# Can anyone recommend me a Horse Physio/back person?



## SammyDingle (5 March 2014)

If anyone has details of a good back person/physio who covers Stockport area i would be very grateful.

I have previously used a lady called Lisa i think but i cannot for the life of me think of her second name and i have no number!

Thank you


----------



## fatpiggy (5 March 2014)

Annabel Roberts is great and won't keep insisting on repeat visits if one will do the trick.  I'm afraid I don't have her number any more since my old girl was PTS.


----------



## neddy man (5 March 2014)

"joe carby on facebook " he is from the north side of Sheffield,  but travels over your  area very regular, he has a very good reputation locally.


----------



## Horsemad 123 (5 March 2014)

Andraya Hiscock, based in Poynton. Excellent. Very kind and quiet with horses and a lovely person. She has a website so google her.


----------



## Annie B. (7 March 2014)

Joanne Andrews is based in Maghull and covers a very large area. Offers an excellent service and can have horses at her own yard for intensive treatments if need. Details are available on google.


----------



## fuzzle (13 March 2014)

Mark windsor  based at the Ashbrook equine hospital on a Friday, there are also vets there if you need any advise xxxx


----------



## LC90 (16 March 2014)

Liz Yeates. Very good physio and you would be able to find on facebook. PM me if you would like her number


----------

# [GIVEN INFORMATION]
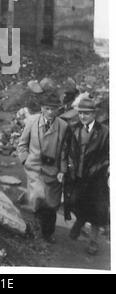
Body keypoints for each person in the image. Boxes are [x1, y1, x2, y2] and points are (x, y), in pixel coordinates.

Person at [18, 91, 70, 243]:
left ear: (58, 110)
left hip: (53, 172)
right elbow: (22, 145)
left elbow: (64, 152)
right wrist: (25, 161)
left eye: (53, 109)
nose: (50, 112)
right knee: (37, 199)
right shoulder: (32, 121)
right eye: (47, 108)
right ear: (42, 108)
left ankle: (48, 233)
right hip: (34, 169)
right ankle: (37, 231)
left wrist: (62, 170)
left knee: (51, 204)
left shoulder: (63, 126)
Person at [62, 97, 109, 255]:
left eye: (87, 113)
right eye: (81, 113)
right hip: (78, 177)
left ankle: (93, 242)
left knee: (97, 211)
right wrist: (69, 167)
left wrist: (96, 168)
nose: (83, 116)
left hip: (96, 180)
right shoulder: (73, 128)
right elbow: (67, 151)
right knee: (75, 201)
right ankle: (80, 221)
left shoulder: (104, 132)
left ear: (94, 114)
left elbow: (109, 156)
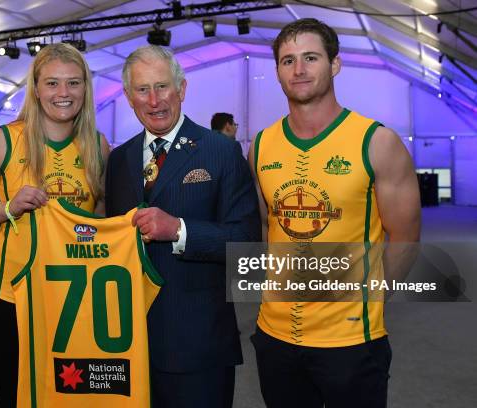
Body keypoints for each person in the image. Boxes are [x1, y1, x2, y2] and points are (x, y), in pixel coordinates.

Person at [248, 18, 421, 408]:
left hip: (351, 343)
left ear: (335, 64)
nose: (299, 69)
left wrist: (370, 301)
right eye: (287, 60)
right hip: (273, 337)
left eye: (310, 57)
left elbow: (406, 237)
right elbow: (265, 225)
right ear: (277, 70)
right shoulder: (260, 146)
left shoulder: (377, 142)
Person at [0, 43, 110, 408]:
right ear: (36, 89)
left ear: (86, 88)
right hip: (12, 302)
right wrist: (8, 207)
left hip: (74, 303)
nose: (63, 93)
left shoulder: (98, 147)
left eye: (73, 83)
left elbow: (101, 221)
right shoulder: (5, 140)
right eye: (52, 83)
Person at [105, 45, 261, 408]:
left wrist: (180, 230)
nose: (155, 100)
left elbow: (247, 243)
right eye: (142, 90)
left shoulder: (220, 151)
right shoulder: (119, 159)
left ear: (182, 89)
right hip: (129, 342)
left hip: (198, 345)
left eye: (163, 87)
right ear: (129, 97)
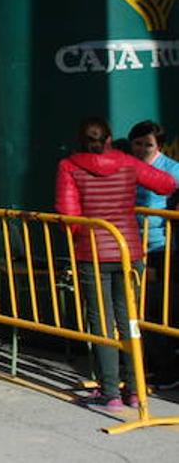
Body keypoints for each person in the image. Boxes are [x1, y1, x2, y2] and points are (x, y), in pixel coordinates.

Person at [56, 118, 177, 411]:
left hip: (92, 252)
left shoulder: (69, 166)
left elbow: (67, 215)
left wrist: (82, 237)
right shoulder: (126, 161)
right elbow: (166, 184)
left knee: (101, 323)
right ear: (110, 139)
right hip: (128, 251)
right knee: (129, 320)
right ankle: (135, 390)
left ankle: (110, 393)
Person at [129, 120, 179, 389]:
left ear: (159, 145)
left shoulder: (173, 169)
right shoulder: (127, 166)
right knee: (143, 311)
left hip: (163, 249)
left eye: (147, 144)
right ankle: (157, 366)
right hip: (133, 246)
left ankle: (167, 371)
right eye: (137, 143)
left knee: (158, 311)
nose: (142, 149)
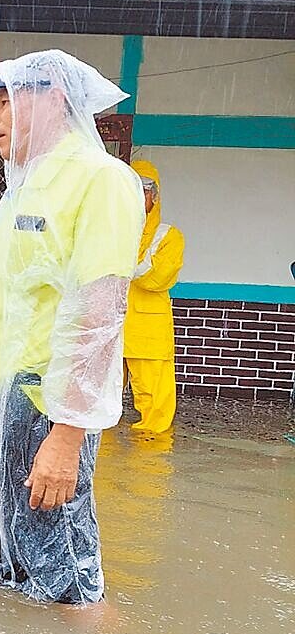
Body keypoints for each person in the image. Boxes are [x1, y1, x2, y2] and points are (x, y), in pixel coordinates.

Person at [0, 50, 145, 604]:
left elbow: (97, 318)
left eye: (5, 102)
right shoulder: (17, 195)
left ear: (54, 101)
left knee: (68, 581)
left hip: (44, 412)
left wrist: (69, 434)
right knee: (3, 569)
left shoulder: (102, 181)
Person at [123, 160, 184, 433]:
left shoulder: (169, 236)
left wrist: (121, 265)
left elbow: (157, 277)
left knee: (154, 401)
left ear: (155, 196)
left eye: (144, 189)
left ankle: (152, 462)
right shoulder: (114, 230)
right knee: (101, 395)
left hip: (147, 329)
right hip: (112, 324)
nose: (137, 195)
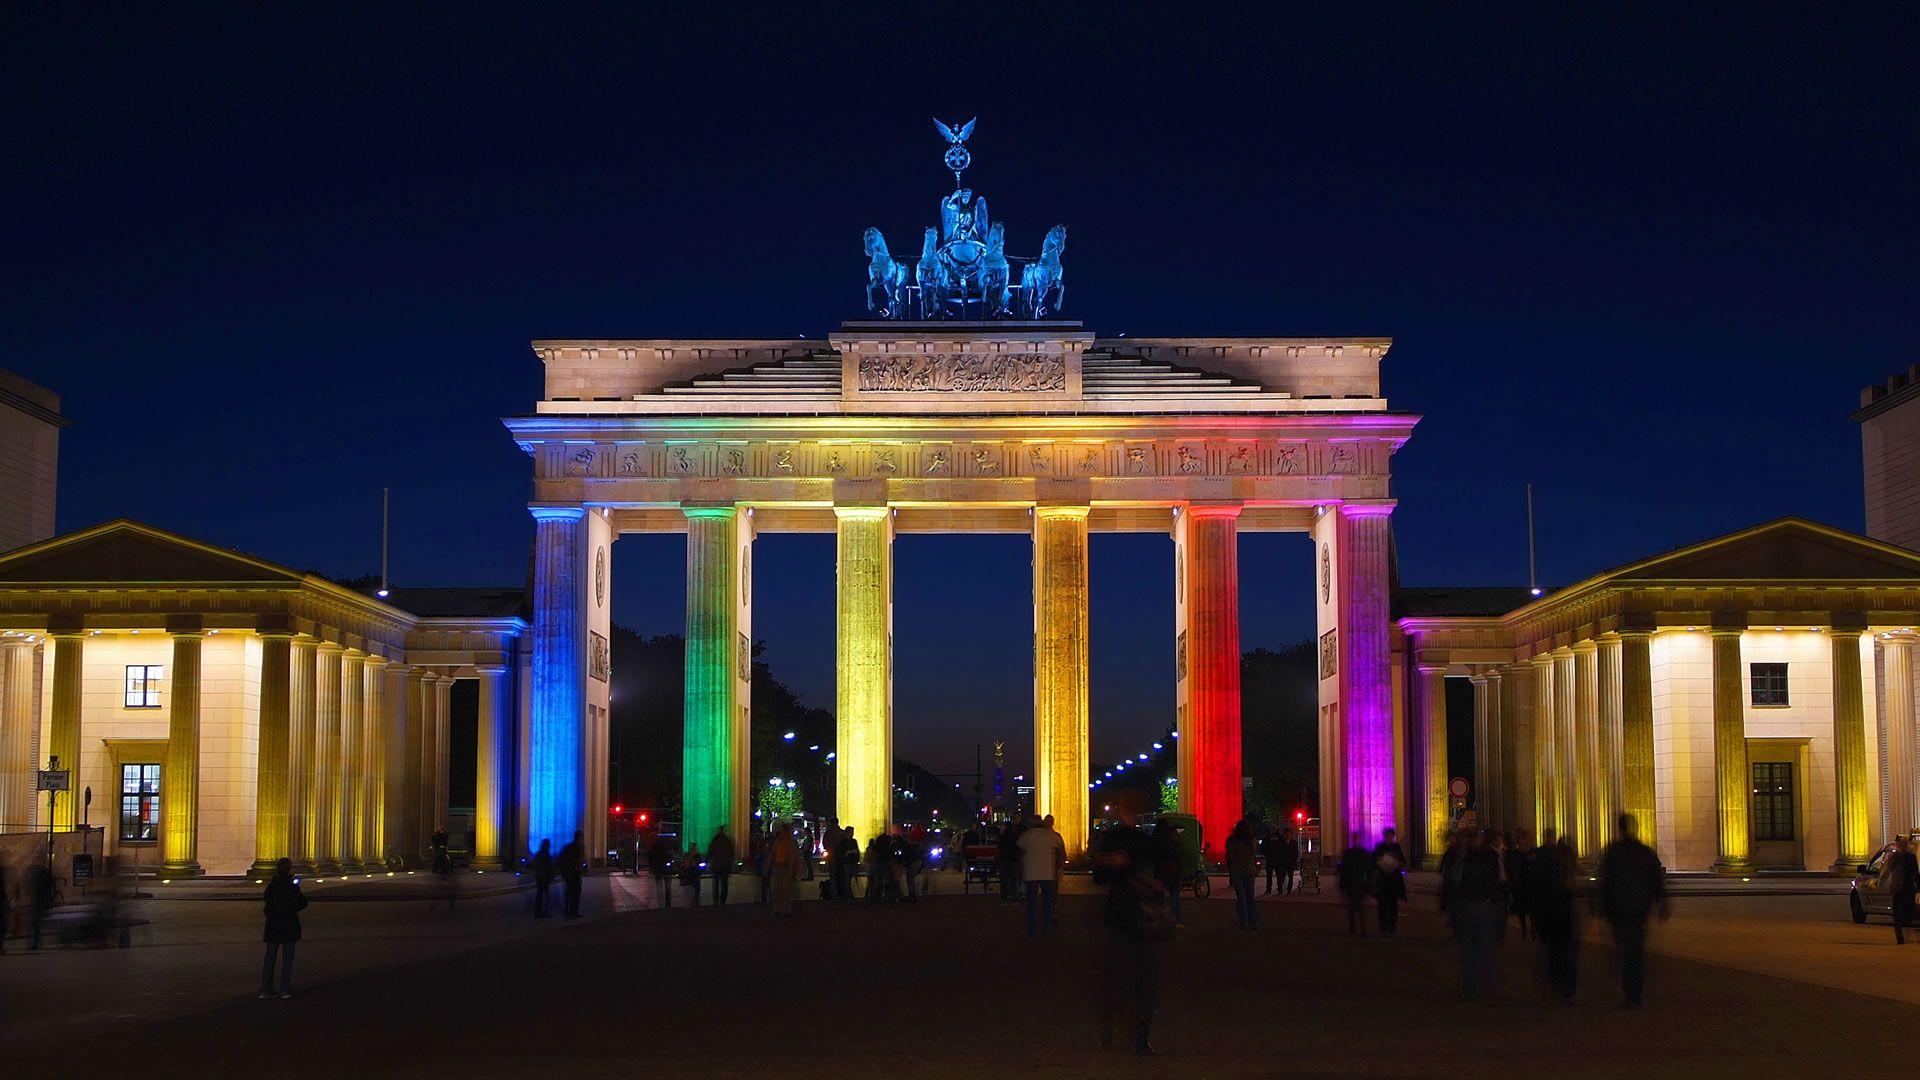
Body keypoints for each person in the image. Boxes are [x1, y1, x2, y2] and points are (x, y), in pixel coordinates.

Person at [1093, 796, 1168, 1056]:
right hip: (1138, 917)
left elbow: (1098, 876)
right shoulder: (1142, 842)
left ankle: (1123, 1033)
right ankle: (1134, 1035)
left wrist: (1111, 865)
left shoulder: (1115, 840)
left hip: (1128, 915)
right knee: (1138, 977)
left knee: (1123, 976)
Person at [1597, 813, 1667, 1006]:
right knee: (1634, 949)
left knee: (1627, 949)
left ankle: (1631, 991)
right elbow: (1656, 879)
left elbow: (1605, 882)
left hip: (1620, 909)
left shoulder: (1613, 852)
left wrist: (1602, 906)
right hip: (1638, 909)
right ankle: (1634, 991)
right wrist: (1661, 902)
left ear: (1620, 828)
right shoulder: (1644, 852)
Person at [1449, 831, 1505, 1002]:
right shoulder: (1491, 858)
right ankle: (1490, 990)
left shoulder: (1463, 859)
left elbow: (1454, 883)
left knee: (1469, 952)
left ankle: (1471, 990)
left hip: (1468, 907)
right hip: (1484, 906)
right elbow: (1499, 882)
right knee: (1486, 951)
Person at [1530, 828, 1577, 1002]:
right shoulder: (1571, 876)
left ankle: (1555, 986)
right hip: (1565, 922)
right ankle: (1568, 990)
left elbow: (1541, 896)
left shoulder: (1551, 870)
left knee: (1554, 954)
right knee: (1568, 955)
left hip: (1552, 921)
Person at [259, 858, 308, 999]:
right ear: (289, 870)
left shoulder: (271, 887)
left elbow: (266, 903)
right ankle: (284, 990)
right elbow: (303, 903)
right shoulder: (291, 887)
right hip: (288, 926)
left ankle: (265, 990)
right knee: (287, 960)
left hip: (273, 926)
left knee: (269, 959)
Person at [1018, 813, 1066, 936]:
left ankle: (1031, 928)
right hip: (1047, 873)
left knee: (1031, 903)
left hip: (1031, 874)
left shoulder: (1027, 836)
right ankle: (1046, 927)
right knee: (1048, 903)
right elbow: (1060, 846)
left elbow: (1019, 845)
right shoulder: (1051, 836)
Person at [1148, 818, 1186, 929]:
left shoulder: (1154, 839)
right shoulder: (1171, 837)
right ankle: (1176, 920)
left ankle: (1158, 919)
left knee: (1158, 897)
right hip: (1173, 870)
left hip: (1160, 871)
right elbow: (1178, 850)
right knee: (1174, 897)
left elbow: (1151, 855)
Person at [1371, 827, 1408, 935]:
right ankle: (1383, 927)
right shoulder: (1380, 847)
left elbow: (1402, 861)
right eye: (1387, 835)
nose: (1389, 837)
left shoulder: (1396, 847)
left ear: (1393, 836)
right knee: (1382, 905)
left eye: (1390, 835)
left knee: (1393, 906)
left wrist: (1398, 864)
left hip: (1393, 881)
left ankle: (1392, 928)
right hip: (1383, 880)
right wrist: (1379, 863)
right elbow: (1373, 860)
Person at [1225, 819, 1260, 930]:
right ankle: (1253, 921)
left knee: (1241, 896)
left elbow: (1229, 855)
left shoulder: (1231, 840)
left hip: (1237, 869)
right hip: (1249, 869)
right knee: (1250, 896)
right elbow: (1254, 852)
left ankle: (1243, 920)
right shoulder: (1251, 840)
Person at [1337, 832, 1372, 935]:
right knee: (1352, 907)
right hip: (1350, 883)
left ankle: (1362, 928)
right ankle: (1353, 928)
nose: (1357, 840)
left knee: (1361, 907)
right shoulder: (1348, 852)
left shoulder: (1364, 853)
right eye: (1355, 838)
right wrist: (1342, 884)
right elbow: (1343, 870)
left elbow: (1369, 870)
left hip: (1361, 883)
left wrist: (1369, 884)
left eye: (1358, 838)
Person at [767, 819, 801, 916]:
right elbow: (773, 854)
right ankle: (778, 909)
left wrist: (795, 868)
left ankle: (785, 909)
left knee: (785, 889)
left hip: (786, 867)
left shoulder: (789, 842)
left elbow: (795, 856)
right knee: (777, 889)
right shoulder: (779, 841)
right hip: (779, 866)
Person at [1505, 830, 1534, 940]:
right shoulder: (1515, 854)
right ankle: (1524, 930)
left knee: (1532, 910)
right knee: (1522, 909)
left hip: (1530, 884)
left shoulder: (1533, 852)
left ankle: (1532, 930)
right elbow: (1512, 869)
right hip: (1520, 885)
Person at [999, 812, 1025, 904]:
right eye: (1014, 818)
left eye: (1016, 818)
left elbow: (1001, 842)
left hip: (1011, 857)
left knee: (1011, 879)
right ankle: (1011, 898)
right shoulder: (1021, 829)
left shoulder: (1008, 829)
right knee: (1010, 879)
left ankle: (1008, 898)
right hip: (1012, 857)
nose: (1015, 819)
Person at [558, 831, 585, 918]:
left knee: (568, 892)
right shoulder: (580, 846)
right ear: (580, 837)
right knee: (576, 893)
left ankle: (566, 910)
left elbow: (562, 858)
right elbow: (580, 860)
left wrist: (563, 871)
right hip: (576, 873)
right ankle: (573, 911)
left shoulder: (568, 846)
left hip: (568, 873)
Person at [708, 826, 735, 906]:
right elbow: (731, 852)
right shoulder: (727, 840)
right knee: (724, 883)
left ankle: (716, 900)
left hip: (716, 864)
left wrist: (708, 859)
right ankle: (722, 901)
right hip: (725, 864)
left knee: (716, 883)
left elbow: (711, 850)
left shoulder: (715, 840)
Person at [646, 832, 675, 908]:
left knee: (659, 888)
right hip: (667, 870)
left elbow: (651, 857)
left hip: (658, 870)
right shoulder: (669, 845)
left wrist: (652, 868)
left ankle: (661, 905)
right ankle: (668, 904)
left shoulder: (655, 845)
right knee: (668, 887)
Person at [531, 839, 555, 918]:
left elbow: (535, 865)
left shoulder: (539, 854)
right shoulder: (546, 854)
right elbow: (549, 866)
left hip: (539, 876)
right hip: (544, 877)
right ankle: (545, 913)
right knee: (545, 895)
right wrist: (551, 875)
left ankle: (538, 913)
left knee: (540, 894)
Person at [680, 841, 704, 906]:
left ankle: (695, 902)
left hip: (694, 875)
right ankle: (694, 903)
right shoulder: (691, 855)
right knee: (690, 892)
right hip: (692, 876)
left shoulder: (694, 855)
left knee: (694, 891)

# [EXERCISE SET]
• A. In the forum thread, where is Joanne Andrews based?
• B. Copy the forum thread word for word from "## fatpiggy (5" up to and including "man (5 March 2014)".

# [SOLUTIONS]
• A. Maghull

• B.
## fatpiggy (5 March 2014)

Annabel Roberts is great and won't keep insisting on repeat visits if one will do the trick.  I'm afraid I don't have her number any more since my old girl was PTS.


----------



## neddy man (5 March 2014)